▶ _Assignment_
Your response should be every line from the entries that includes the string "evacuó".

[Document understanding data]
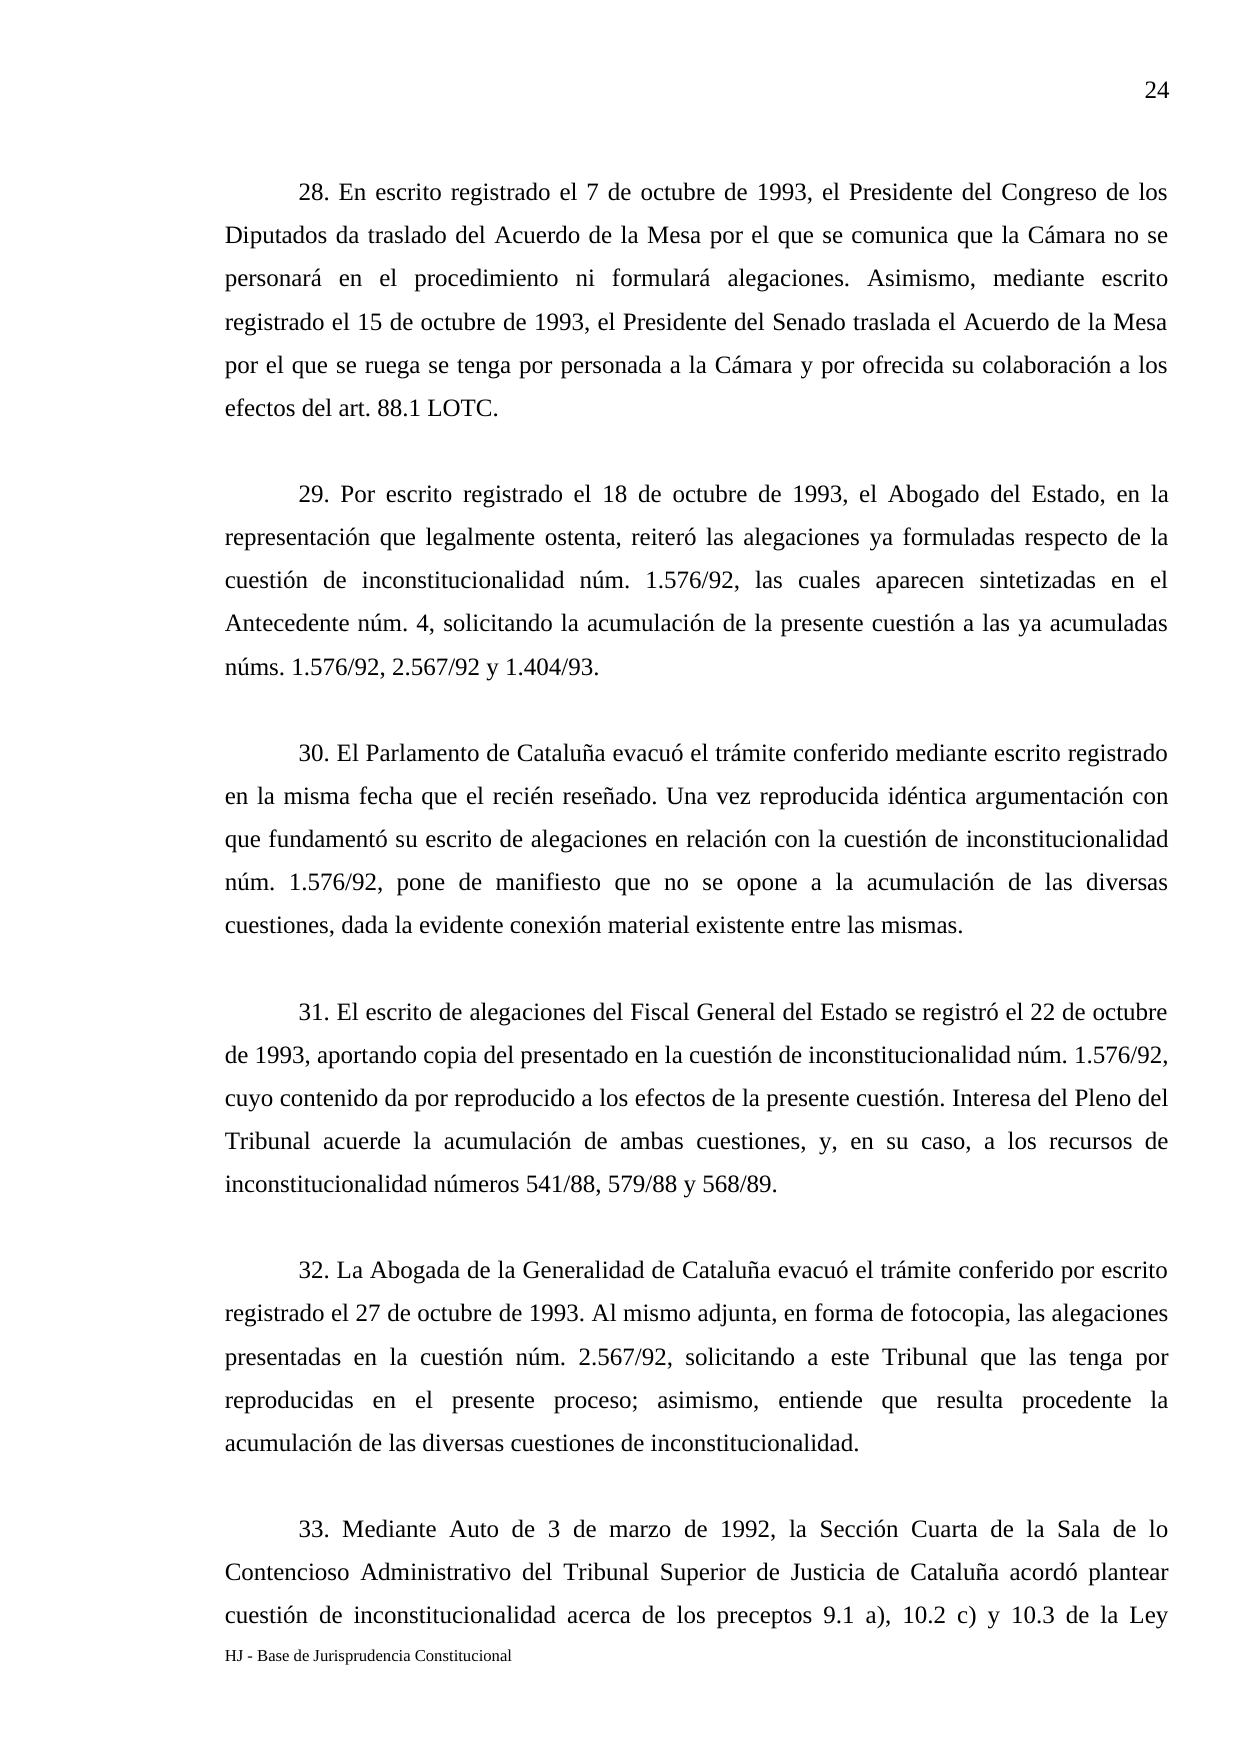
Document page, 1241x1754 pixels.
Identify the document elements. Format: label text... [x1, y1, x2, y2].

text 30. El Parlamento de Cataluña evacuó el trámite conferido mediante escrito registrado en la misma fecha que el recién reseñado. Una vez reproducida idéntica argumentación con que fundamentó su escrito de alegaciones en relación con la cuestión de inconstitucionalidad núm. 1.576/92, pone de manifiesto que no se opone a la acumulación de las diversas cuestiones, dada la evidente conexión material existente entre las mismas. [224, 738, 1169, 939]
text 28. En escrito registrado el 7 de octubre de 1993, el Presidente del Congreso de los Diputados da traslado del Acuerdo de la Mesa por el que se comunica que la Cámara no se personará en el procedimiento ni formulará alegaciones. Asimismo, mediante escrito registrado el 15 de octubre de 1993, el Presidente del Senado traslada el Acuerdo de la Mesa por el que se ruega se tenga por personada a la Cámara y por ofrecida su colaboración a los efectos del art. 88.1 LOTC. [224, 177, 1169, 422]
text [224, 1514, 1169, 1629]
text 31. El escrito de alegaciones del Fiscal General del Estado se registró el 22 de octubre de 1993, aportando copia del presentado en la cuestión de inconstitucionalidad núm. 1.576/92, cuyo contenido da por reproducido a los efectos de la presente cuestión. Interesa del Pleno del Tribunal acuerde la acumulación de ambas cuestiones, y, en su caso, a los recursos de inconstitucionalidad números 541/88, 579/88 y 568/89. [224, 997, 1169, 1198]
text 29. Por escrito registrado el 18 de octubre de 1993, el Abogado del Estado, en la representación que legalmente ostenta, reiteró las alegaciones ya formuladas respecto de la cuestión de inconstitucionalidad núm. 1.576/92, las cuales aparecen sintetizadas en el Antecedente núm. 4, solicitando la acumulación de la presente cuestión a las ya acumuladas núms. 1.576/92, 2.567/92 y 1.404/93. [224, 479, 1169, 680]
text 32. La Abogada de la Generalidad de Cataluña evacuó el trámite conferido por escrito registrado el 27 de octubre de 1993. Al mismo adjunta, en forma de fotocopia, las alegaciones presentadas en la cuestión núm. 2.567/92, solicitando a este Tribunal que las tenga por reproducidas en el presente proceso; asimismo, entiende que resulta procedente la acumulación de las diversas cuestiones de inconstitucionalidad. [224, 1255, 1169, 1457]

▶ _Solved exercise_
text 30. El Parlamento de Cataluña evacuó el trámite conferido mediante escrito registrado en la misma fecha que el recién reseñado. Una vez reproducida idéntica argumentación con que fundamentó su escrito de alegaciones en relación con la cuestión de inconstitucionalidad núm. 1.576/92, pone de manifiesto que no se opone a la acumulación de las diversas cuestiones, dada la evidente conexión material existente entre las mismas. [224, 738, 1169, 939]
text 32. La Abogada de la Generalidad de Cataluña evacuó el trámite conferido por escrito registrado el 27 de octubre de 1993. Al mismo adjunta, en forma de fotocopia, las alegaciones presentadas en la cuestión núm. 2.567/92, solicitando a este Tribunal que las tenga por reproducidas en el presente proceso; asimismo, entiende que resulta procedente la acumulación de las diversas cuestiones de inconstitucionalidad. [224, 1255, 1169, 1457]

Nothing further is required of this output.